RE: the Asafa interview…he says his core strength is down, not his core stability. I hope my previous responses have cleared up the difference. If not, let me know.

Herb - I hope you don’t think i am attacking you - apologies if it seems that way.

I think you hit the nail on the head when you mentioned the way Trainers over where you are and the way they train. I must say i am shocked - and it deff makes more sence of the article when applied to trainers like that.

Yes i agree with his outcome - it was just his methodology in determining that was getting to me. But it makes more sence if a lot of trainers over your way are NUTS.

It really baffles me that People are getting Pregnant ladies to do core work. I have never heard of this. Ever. So to me, it sounded like he was making things up. Amazing

Thanks for your effort in explaining Herb.

I’ve never dealt with back pain so I can’t say for certain whether the ‘tummy tuck’ and trunk bracing exercises will help.
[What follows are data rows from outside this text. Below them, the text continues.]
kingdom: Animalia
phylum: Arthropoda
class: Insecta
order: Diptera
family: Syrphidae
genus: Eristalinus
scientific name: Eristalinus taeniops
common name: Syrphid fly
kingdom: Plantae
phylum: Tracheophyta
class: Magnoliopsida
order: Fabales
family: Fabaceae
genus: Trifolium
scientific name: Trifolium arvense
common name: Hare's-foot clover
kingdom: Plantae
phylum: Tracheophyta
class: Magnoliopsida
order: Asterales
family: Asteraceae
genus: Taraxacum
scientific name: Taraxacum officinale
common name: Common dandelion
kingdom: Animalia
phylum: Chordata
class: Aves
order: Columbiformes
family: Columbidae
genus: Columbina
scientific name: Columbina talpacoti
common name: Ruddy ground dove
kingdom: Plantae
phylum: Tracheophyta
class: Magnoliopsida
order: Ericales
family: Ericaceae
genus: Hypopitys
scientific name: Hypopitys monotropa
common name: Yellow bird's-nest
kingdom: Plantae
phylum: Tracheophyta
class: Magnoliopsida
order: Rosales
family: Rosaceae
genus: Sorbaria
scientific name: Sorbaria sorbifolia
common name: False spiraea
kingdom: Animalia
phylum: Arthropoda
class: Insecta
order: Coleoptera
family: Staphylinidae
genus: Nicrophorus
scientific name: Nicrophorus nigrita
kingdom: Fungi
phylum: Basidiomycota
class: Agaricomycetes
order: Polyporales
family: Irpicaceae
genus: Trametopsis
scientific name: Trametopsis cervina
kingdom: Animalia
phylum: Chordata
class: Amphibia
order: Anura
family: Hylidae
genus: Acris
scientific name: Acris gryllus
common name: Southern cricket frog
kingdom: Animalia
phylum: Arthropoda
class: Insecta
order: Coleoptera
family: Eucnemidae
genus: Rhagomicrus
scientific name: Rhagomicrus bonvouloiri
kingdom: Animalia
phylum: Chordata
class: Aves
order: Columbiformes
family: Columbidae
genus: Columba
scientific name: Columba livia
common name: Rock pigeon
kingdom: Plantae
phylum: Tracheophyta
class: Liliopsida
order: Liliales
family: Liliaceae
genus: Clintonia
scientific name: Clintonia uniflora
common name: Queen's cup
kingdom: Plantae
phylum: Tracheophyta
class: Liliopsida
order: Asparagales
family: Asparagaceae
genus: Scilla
But what I would say is, if the muscles you mention are strengthened & help with stabilising the spine along with the multifidus/inner obliques etc) hence gaining better posture, then surely the patient with lower back pain must benefit from that.

It’s not the be all end all. Having a beer gut is known in some circles to cause chronic back pain. By not addressing that particular issue, all the spinal strengthening exercises in the world probably won’t help you.

I’ve never felt attacked on this site boldwarrior. I love the arguments we all get into and consider them friendly arguments for the sake of clarity, accuracy and truthfulness in what we post. If you disagreed with the article and didn’t post anything the world would be a sadder place. “Iron sharpens iron.” Your views and opinions have always been respected by me. Thanks for posting.

Yes - strong abs but a beer gut and tight hip flexors/thighs/glutes generally wont help a sore back. No matter how strong a set of abs you have.

If you can teach that same person to deep squat with perfect form - his flexibilty will improve out of sight, knotts reduced or removed - some basic abs work done like shown in the Gpp dvd - then Back pain even with a Beer gut will be greatly reduced or removed.